Saved entries
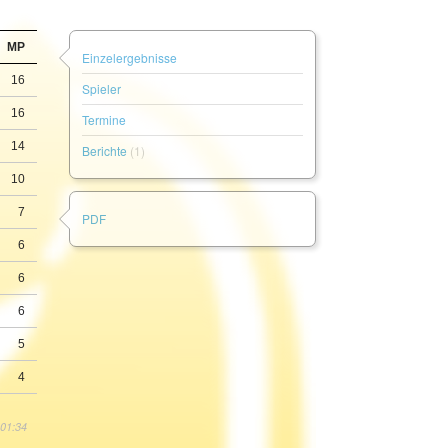
MP
Einzelergebnisse
16
Spieler
16
Termine
14
Berichte
(1)
10
7
PDF
6
6
6
5
4
 01:34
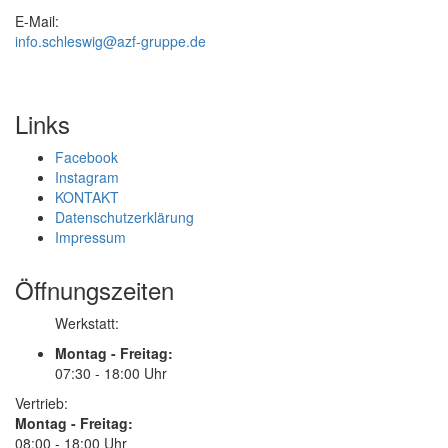
E-Mail:
info.schleswig@azf-gruppe.de
Links
Facebook
Instagram
KONTAKT
Datenschutzerklärung
Impressum
Öffnungszeiten
Werkstatt:
Montag - Freitag:
07:30 - 18:00 Uhr
Vertrieb:
Montag - Freitag:
08:00 - 18:00 Uhr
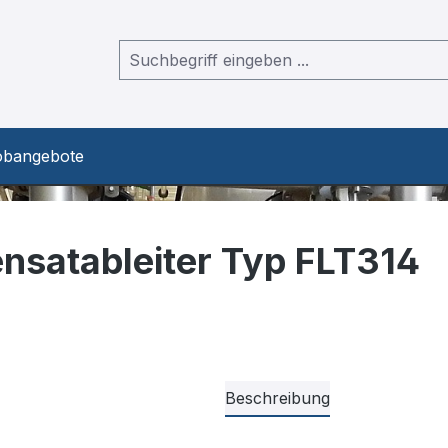
obangebote
satableiter Typ FLT314
Beschreibung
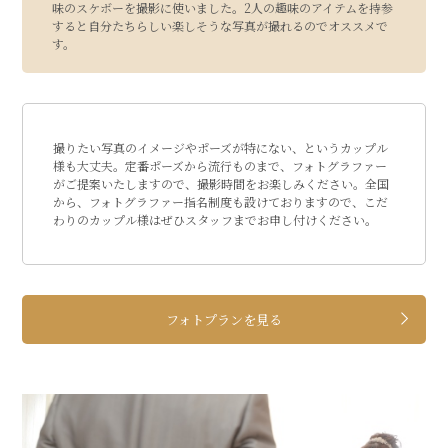
味のスケボーを撮影に使いました。2人の趣味のアイテムを持参
すると自分たちらしい楽しそうな写真が撮れるのでオススメで
す。
撮りたい写真のイメージやポーズが特にない、というカップル
様も大丈夫。定番ポーズから流行ものまで、フォトグラファー
がご提案いたしますので、撮影時間をお楽しみください。全国
から、フォトグラファー指名制度も設けておりますので、こだ
わりのカップル様はぜひスタッフまでお申し付けください。
フォトプランを見る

▸ **Task to complete**: Rewrite the text of all the records with each occurrence of "Montag - Freitag" changed to "Mo. - Fr." and everything else left as it is. Leave the pictures out of your answer.

▸ **Output**:
MP
Einzelergebnisse
16
Spieler
16
Termine
14
Berichte
(1)
10
7
PDF
6
6
6
5
4
 01:34
E-Mail:
info.schleswig@azf-gruppe.de
Links
Facebook
Instagram
KONTAKT
Datenschutzerklärung
Impressum
Öffnungszeiten
Werkstatt:
Mo. - Fr.:
07:30 - 18:00 Uhr
Vertrieb:
Mo. - Fr.:
08:00 - 18:00 Uhr
obangebote
satableiter Typ FLT314
Beschreibung
味のスケボーを撮影に使いました。2人の趣味のアイテムを持参
すると自分たちらしい楽しそうな写真が撮れるのでオススメで
す。
撮りたい写真のイメージやポーズが特にない、というカップル
様も大丈夫。定番ポーズから流行ものまで、フォトグラファー
がご提案いたしますので、撮影時間をお楽しみください。全国
から、フォトグラファー指名制度も設けておりますので、こだ
わりのカップル様はぜひスタッフまでお申し付けください。
フォトプランを見る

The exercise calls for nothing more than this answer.